EXTRAIT:
Mais ce n’est pas tout : il nous faut expier aussi pour le dommage causé depuis trois mille ans à nos espaces naturels par l’agriculture et l’urbanisation ! Et, flagellation suprême, il est donc juste que ce soit encore à nous d’expier pour les fautes, présentes et futures … des autres pays : car comment ne pas voir la contagion de la cupidité aveugle des Européens lorsque sont pillés le charbon d’Asie, le pétrole du Moyen-Orient ou les hévéas de Malaisie ?

Vient alors le temps des scientifiques et des moralisateurs. Les premiers prétendent démontrer que le redressement n’est pas possible : non, le potentiel de croissance de l’Europe ne peut pas dépasser 1,5% par an. Les seconds transforment notre échec en vertu : il n’est de bonne croissance que « durable », c’est-à-dire ne causant aucun dommage à « la planète », à ses animaux, à ses végétaux, à ses minéraux, ni même à ses paysages. Le bon indice de réussite n’est plus le PIB à maximiser, mais la « trace carbone » à éradiquer. Le nouvel évangile est celui de la micro-croissance, tendant asymptotiquement vers zéro, hors de laquelle il n’est point de salut.

Le chapitre suivant commence à s’ouvrir maintenant. Il se déduit tout naturellement des précédents. Puisque le reste du monde préfère imiter notre réussite passée plutôt que nos vertus actuelles, protégeons-nous de lui : le modèle européen vaut mieux que ça ! Et puisque cette compétition mondiale n’est décidément pas loyale, ignorons-là : nos priorités « pour la planète » ne sont pas celles-là … Qu’elle soit monétaire, commerciale, fiscale, financière ou sanitaire, peu importe : érigeons une barrière pour mettre l’Europe et ses cœurs purs à l’abri de l’inquiétante rumeur du monde.

Eh bien, non ! Aveuglement, résignation, réinvention du protectionnisme, et finalement sectarisme néo-religieux et inversion des valeurs morales : ça suffit ! Reprenons nos esprits !

Non, les Européens, et notamment les Européens d’aujourd’hui, n’ont pas à porter le fardeau des péchés de toute l’humanité. Non, l’humanité elle-même n’est pas l’incarnation du Mal, alors que la planète, à l’exception de l’être humain, serait la seule valeur sacrée.

C’est en Europe que sont nés les philosophies de la liberté de l’homme, y compris face à Dieu, et l’esprit scientifique mis au service du développement ; la reconnaissance des droits de la personne humaine, la démocratie politique et l’Etat de droit ; l’économie sociale de marché, le savoir-faire de la croissance économique durable, la victoire contre les malédictions ancestrales de la famine, de la maladie, de l’ignorance et même de la guerre ; la communauté pacifique d’Etats indépendants qu’est l’actuelle Union européenne ; le droit d’ingérence humanitaire et, tout récemment, la prise de conscience des enjeux de toute nature de la mondialisation. Cela n’enlève rien aux abominations d’hier, cela ne nous donne aucun droit sur les autres peuples, mais cela devrait suffire à nous empêcher d’oublier nos devoirs d’aujourd’hui. Envers nous-mêmes et envers les autres.

CONSIGNE A:
Répondez à ces questions sur l'extrait :
(i) Selon les scientifiques évoqués, quel taux annuel le potentiel de croissance de l'Europe ne peut-il pas dépasser ?
(ii) D'après les moralisateurs, quel indice remplace le PIB comme bon indice de réussite ?
(iii) Quelle communauté pacifique d'États indépendants est présentée comme née en Europe ?
CONSIGNE B:
Donnez la suite du texte sur l'Europe et ses devoirs en reprenant après sa dernière phrase.

DONNÉES EXTRAITES:
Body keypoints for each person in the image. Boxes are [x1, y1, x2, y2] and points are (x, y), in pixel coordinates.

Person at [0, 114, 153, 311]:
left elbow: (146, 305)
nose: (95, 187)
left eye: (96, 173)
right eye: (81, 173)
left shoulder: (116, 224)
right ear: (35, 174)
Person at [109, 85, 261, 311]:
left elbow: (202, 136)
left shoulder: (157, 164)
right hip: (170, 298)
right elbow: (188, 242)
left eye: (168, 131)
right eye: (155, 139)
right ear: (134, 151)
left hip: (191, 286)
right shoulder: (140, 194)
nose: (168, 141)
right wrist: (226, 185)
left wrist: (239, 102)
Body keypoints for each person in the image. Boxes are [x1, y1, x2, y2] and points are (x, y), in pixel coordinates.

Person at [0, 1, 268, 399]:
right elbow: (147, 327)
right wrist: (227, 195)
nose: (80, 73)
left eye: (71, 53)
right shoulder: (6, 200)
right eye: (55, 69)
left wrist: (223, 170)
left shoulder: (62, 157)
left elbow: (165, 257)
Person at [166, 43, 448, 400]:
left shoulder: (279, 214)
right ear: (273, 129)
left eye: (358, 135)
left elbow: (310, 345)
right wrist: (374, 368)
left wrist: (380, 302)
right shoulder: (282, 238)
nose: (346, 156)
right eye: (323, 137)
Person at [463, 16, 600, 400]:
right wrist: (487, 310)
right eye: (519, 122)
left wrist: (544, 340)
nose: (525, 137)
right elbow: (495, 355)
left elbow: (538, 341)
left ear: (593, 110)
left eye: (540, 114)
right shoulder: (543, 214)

RÉPONSE A:
(i) 1,5 % par an.
(ii) La « trace carbone », à éradiquer.
(iii) L'actuelle Union européenne.

RÉPONSE B:
Oui, nous avons toutes les raisons de jouer notre partition dans le grand concert de ce siècle, qui n’est plus seulement le nôtre, mais qui est aussi le nôtre. Nous sommes seuls responsables des 500 millions d’Européens qui vivent sur le plus petit des continents : il n’y a aucune raison qu’ils soient condamnés au chômage de masse, et qu’ils abandonnent au reste du monde l’audace de la création due au labeur humain. Et nous sommes coresponsables de l’organisation d’un monde enfin ouvert à ses cinq continents : ce monde-là aura besoin d’apprendre l’art de la paix, et de comprendre les exigences humaines, sociales, politiques, environnementales, non de la micro-croissance, mais du développement accéléré dont a besoin l’humanité.

Dans cette grande confrontation planétaire, que nous voulons pacifique, quelle est notre vraie force ? Elle réside dans l’inspiration qui est commune à toutes nos philosophies différentes, religieuses ou laïques, et qui, en même temps, nous a permis de sublimer les valeurs de ces doctrines et d’en surmonter les tentations sectaires : l’humanisme. L’humanisme curieusement oublié. L’humanisme européen, par quoi, décidément, tout recommence ! Rallumons les Lumières : là est l’inépuisable énergie pour sauver l’homme précaire de la fatuité permanente qui le fait se prendre, tantôt pour un ange, tantôt pour un démon, en oubliant la misère de sa condition mortelle – et sa grandeur."